L'association a publié une liste de recommandations à l'intention des plateformes: récolter moins de données, les chiffrer, ne pas les partager avec des acteurs douteux, ne pas obliger les utilisateurs à s'authentifier, etc.
Elle les appelle aussi à ne pas céder à toutes les éventuelles demandes, comme un mandat qui exigerait des informations sur tous les smartphones à proximité d'un planning familial.
- Tous espions -
Mais même si les entreprises faisaient des efforts, cela ne dispenserait pas les personnes concernées de prendre elles-mêmes des mesures, reconnaît l'ONG.
Elle leur conseille de se servir de moteurs de recherche moins gourmands en données, comme DuckDuckGo, de messageries cryptées comme Signal ou ProtonMail, et même de réseaux virtuels privés (VPN)... Des outils numériques prisés des militants et journalistes dans les pays autoritaires.
Sur TikTok et Instagram, des influenceuses appellent en outre à supprimer les applications mobiles pour la fertilité ou la contraception.
"Natural Cycles (NC) a entrepris de créer une expérience complètement anonyme", a déclaré vendredi Elina Berglund Scherwitzl, cofondatrice de cette application, sur Twitter.
"L'objectif est de faire en sorte que personne – pas même Natural Cycles – ne puisse identifier l'utilisatrice", a-t-elle insisté.
Mais au-delà des entreprises et des citoyens, la responsabilité de protéger les données sensibles devrait revenir aux autorités, rappellent des élus.
"Ce n'est pas aux individus de trouver comment supprimer leurs traces, et quelles applis sont sûres ou pas.
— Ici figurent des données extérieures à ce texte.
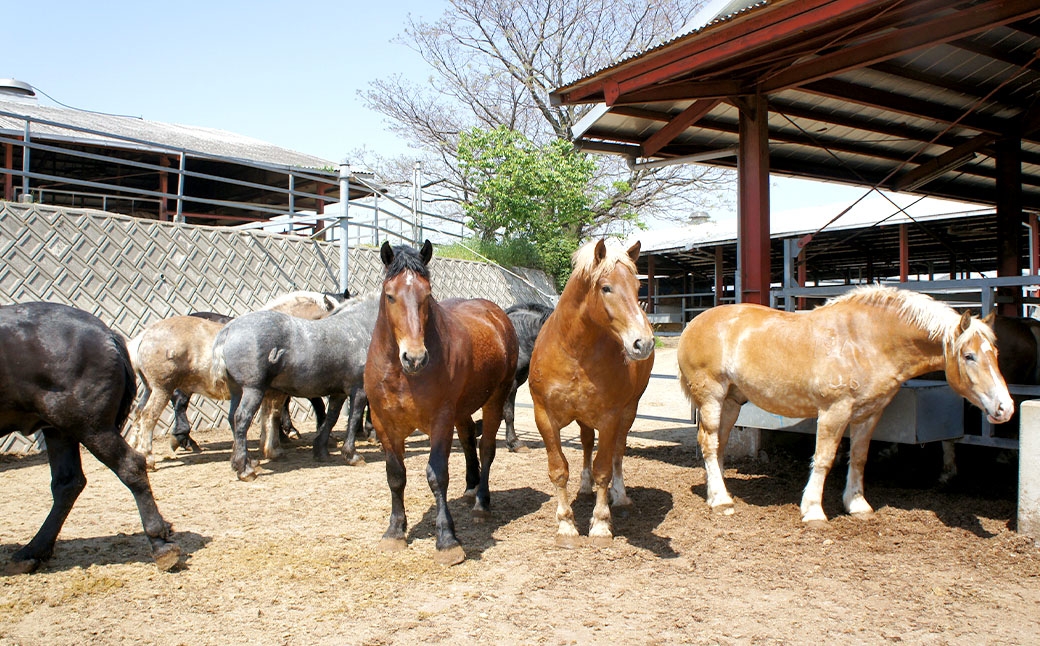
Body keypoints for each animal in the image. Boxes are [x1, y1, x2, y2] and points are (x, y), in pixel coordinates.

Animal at [0, 302, 181, 573]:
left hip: (88, 426)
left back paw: (159, 544)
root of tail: (107, 334)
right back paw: (33, 551)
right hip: (60, 429)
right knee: (68, 482)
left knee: (130, 465)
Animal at [213, 292, 381, 480]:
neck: (358, 327)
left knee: (232, 418)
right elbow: (354, 418)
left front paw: (321, 450)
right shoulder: (359, 390)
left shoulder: (339, 393)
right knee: (242, 419)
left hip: (237, 391)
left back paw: (242, 462)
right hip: (253, 390)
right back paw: (245, 469)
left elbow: (331, 418)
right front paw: (352, 455)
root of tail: (229, 329)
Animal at [365, 240, 518, 565]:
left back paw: (482, 501)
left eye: (427, 295)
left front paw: (447, 540)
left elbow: (437, 476)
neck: (403, 375)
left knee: (486, 449)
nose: (414, 357)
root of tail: (497, 314)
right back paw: (471, 488)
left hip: (494, 400)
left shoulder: (440, 421)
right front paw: (395, 532)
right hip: (462, 410)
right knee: (469, 440)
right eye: (390, 295)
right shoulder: (385, 424)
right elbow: (395, 476)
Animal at [528, 239, 655, 547]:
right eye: (606, 287)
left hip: (629, 411)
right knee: (586, 443)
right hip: (584, 416)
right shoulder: (544, 417)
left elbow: (604, 469)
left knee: (618, 451)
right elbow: (559, 470)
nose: (643, 343)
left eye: (637, 287)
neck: (575, 352)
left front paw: (600, 524)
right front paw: (566, 525)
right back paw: (584, 487)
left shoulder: (610, 417)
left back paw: (620, 496)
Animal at [677, 285, 1014, 526]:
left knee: (718, 443)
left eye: (996, 354)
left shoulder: (869, 414)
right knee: (708, 442)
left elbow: (860, 458)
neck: (866, 340)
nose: (1006, 408)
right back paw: (721, 499)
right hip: (712, 397)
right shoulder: (834, 411)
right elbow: (825, 458)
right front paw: (813, 510)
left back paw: (717, 491)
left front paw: (857, 505)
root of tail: (694, 323)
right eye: (969, 356)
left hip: (732, 401)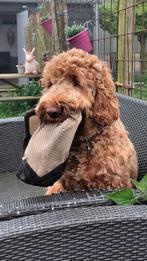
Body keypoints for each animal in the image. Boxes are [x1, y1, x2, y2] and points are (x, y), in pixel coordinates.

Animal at [35, 47, 138, 194]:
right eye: (50, 84)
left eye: (76, 81)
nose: (51, 111)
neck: (86, 141)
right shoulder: (66, 183)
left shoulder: (115, 183)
C'est à nous, au gouvernement, de faire notre travail", a estimé vendredi Sara Jacobs, une parlementaire démocrate interviewée par l'AFP.
Début juin, elle a déposé au Congrès un projet de loi ("My Body My Data Act") qui obligerait notamment les entreprises à ne récolter que les informations de santé strictement nécessaires pour fournir leur service.
La Californie et certains Etats américains ont adopté ces dernières années des lois pour mieux encadrer la confidentialité des informations personnelles en ligne, mais le Congrès n'arrive pas à se mettre d'accord sur une loi fédérale.